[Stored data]
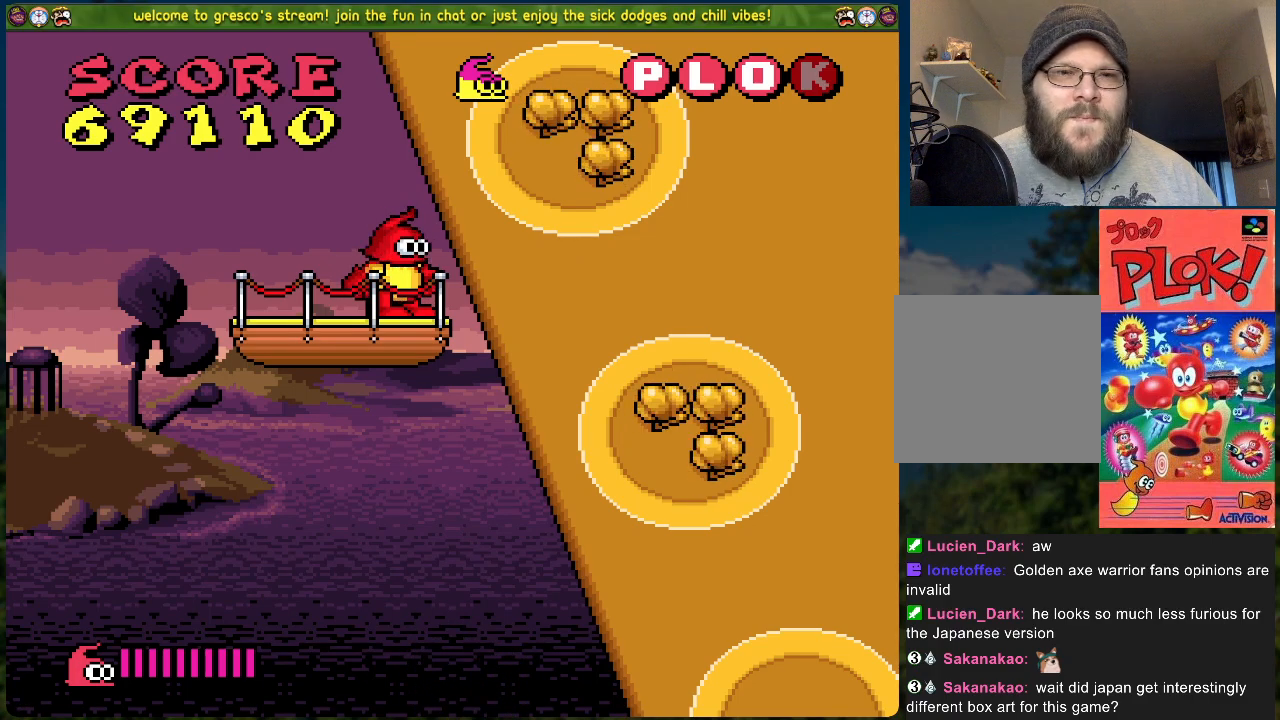
{"buttons": ["DPAD_RIGHT"], "left_stick": "center", "events": []}
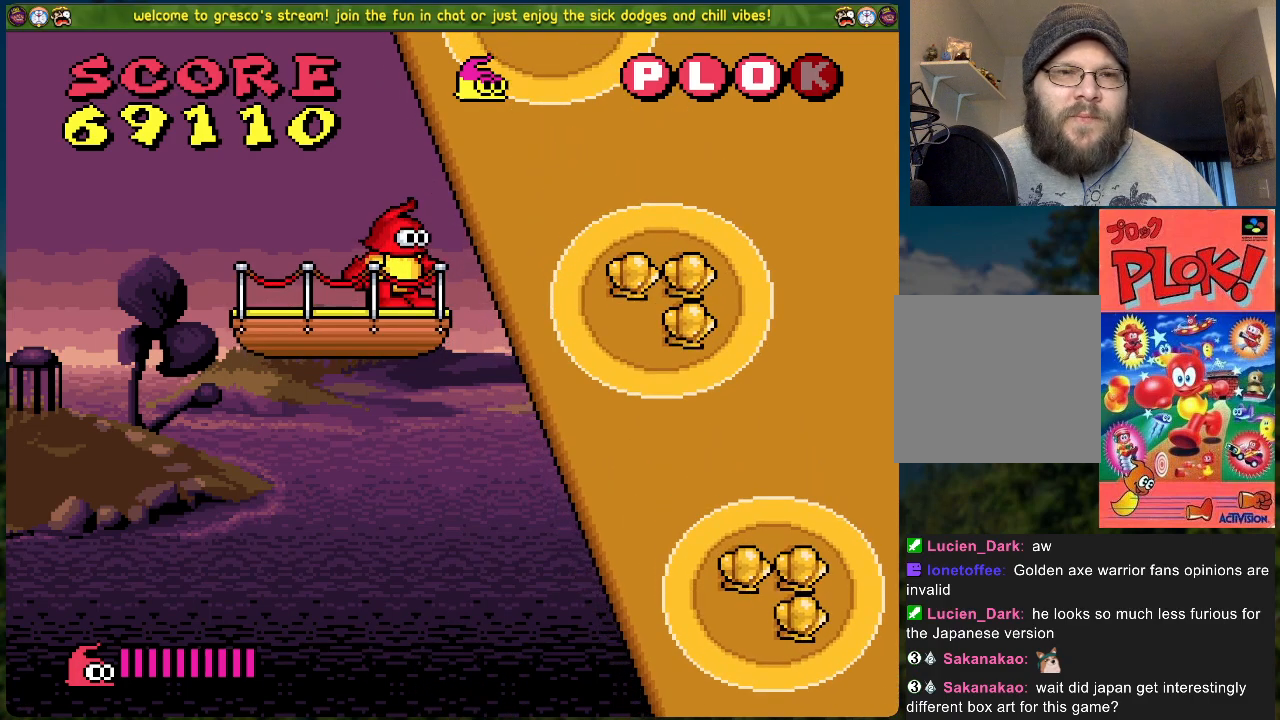
{"buttons": ["DPAD_RIGHT"], "left_stick": "center", "events": []}
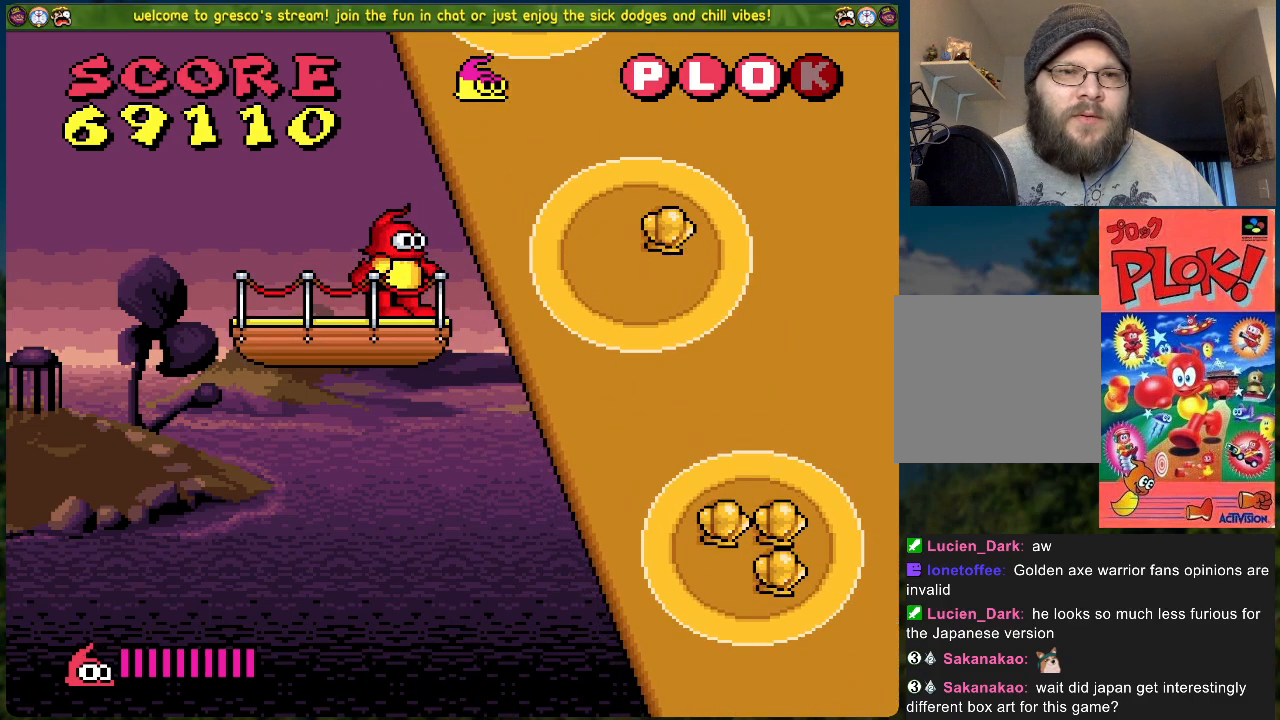
{"buttons": ["DPAD_RIGHT"], "left_stick": "center", "events": []}
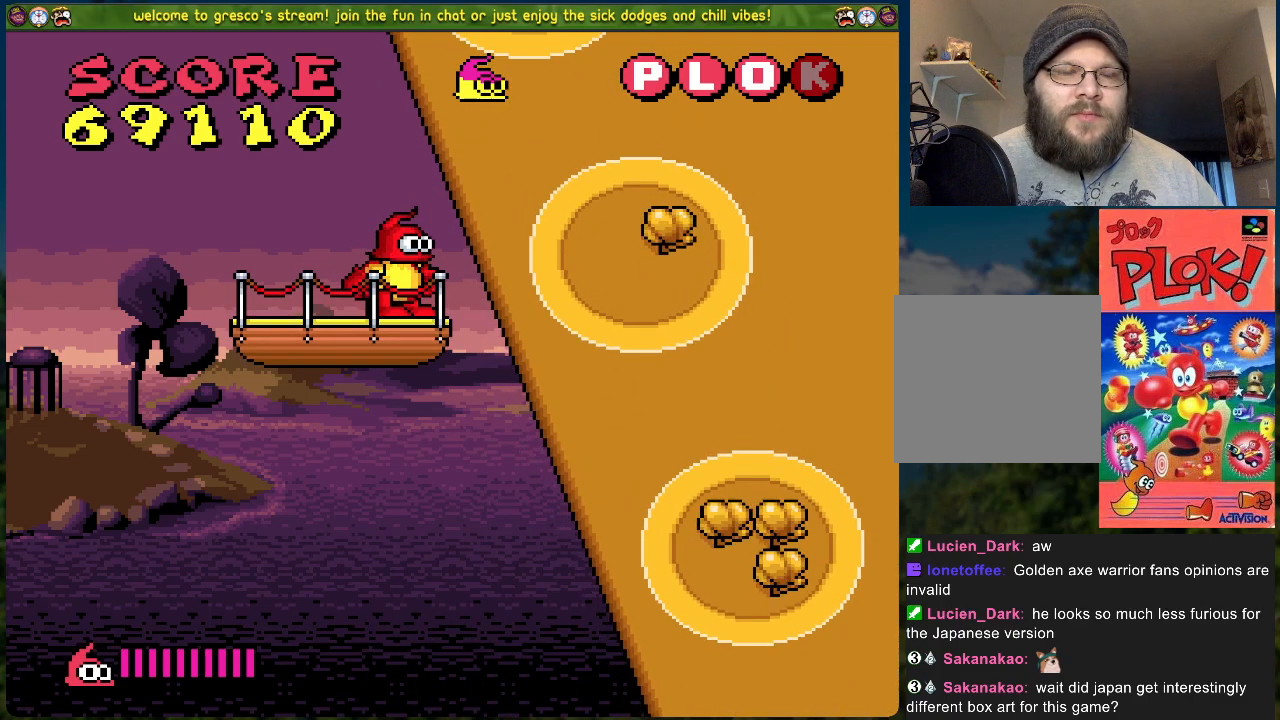
{"buttons": ["DPAD_RIGHT"], "left_stick": "center", "events": []}
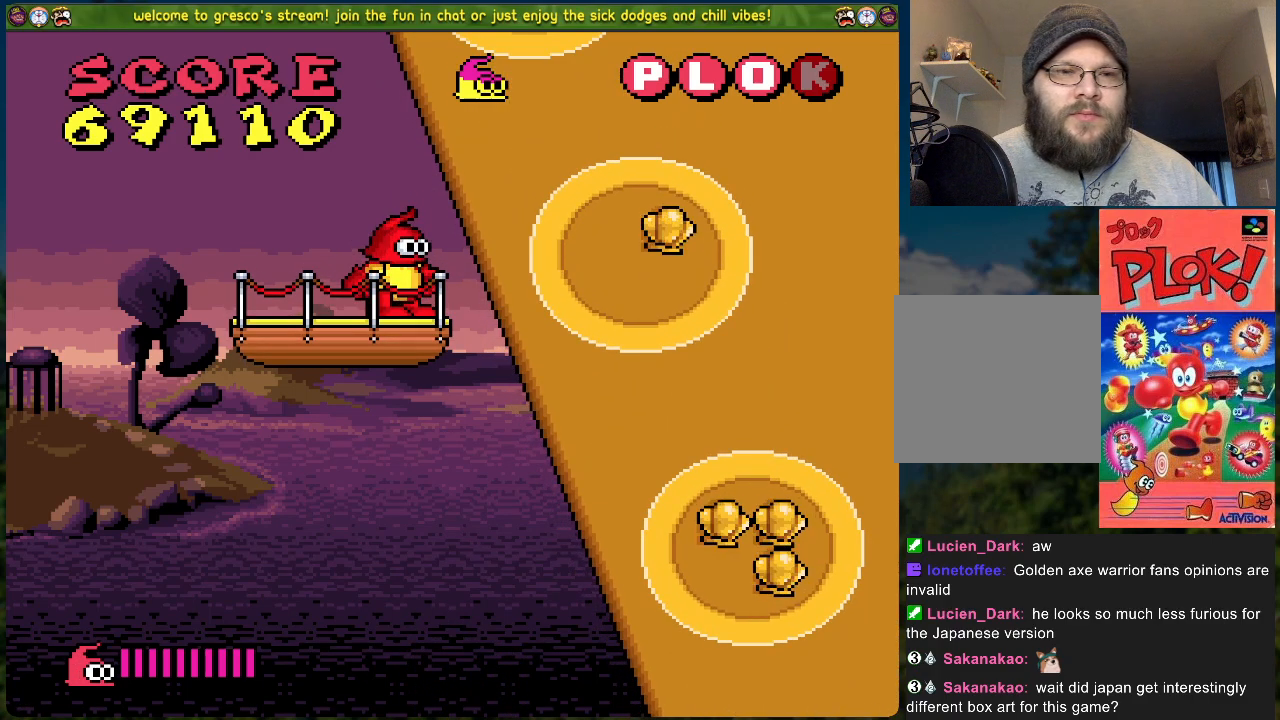
{"buttons": ["DPAD_RIGHT"], "left_stick": "center", "events": []}
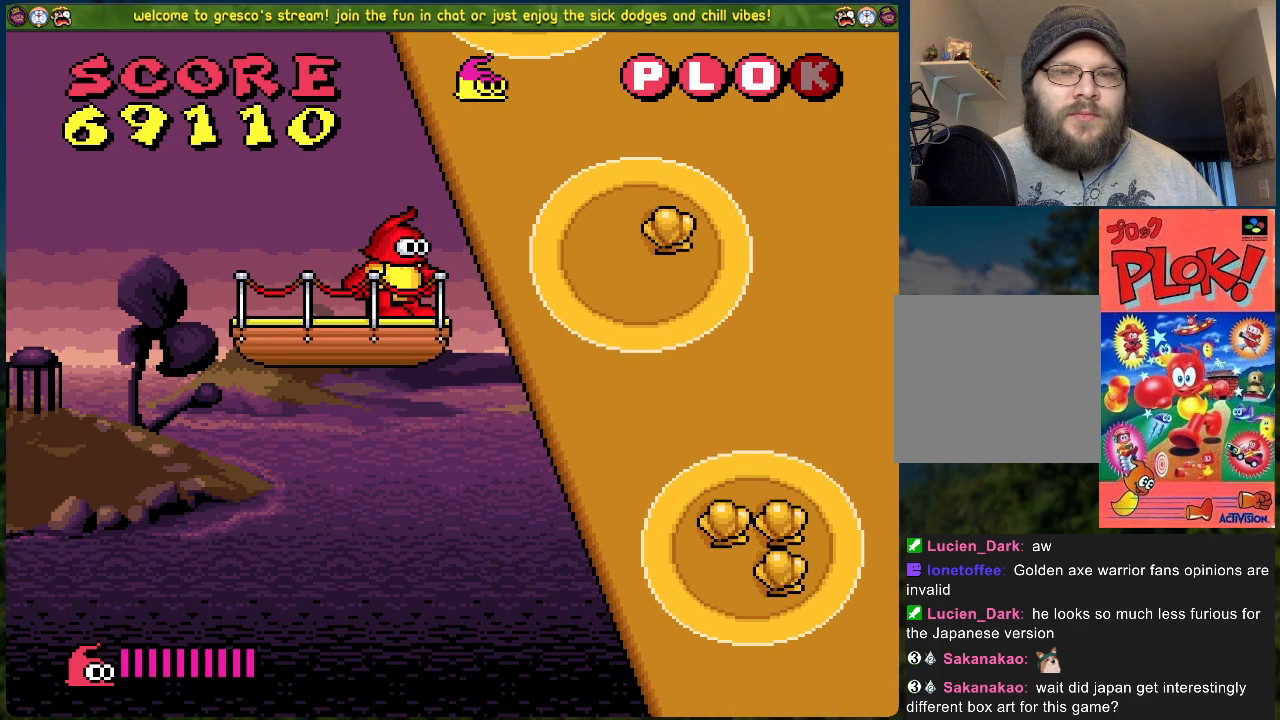
{"buttons": ["DPAD_RIGHT"], "left_stick": "center", "events": []}
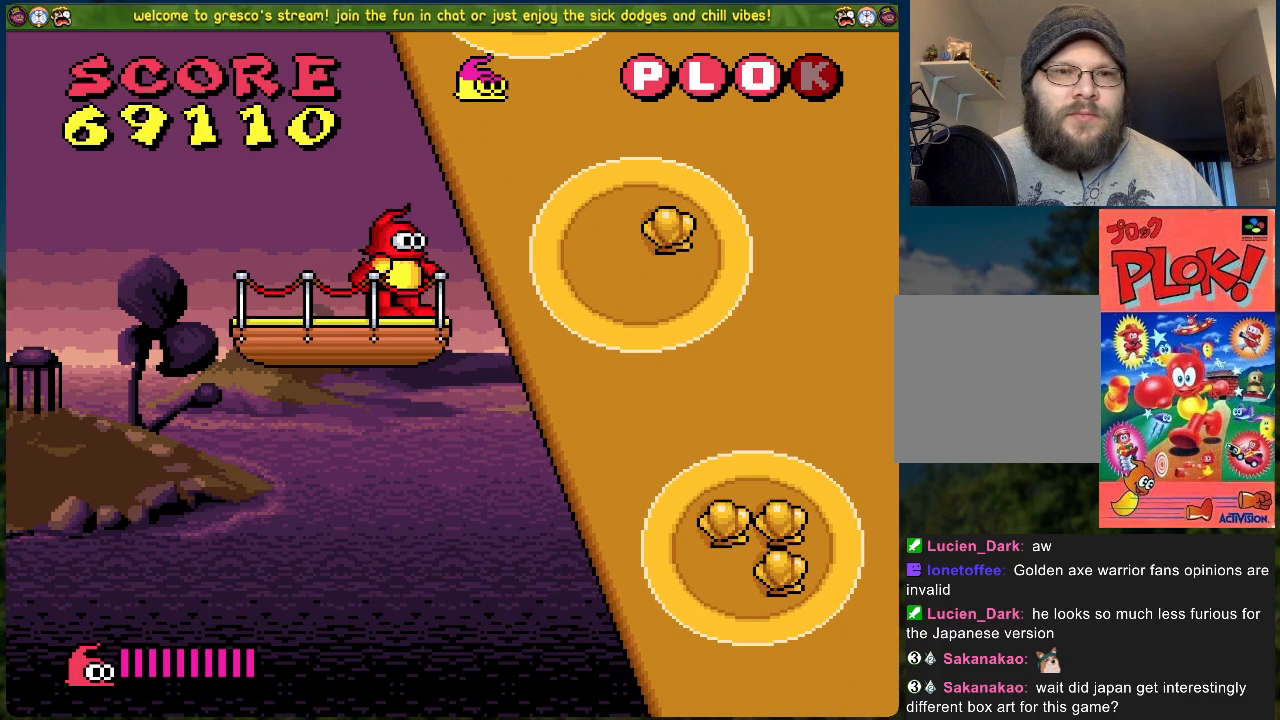
{"buttons": ["DPAD_RIGHT"], "left_stick": "center", "events": []}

• AIM OF THE EXERCISE
The entries above need to be transcribed word for word, and the pictures stay out.

• OUTPUT FOR THIS TASK
{"buttons": ["DPAD_RIGHT"], "left_stick": "center", "events": []}
{"buttons": ["DPAD_RIGHT"], "left_stick": "center", "events": []}
{"buttons": ["DPAD_RIGHT"], "left_stick": "center", "events": []}
{"buttons": ["DPAD_RIGHT"], "left_stick": "center", "events": []}
{"buttons": ["DPAD_RIGHT"], "left_stick": "center", "events": []}
{"buttons": ["DPAD_RIGHT"], "left_stick": "center", "events": []}
{"buttons": ["DPAD_RIGHT"], "left_stick": "center", "events": []}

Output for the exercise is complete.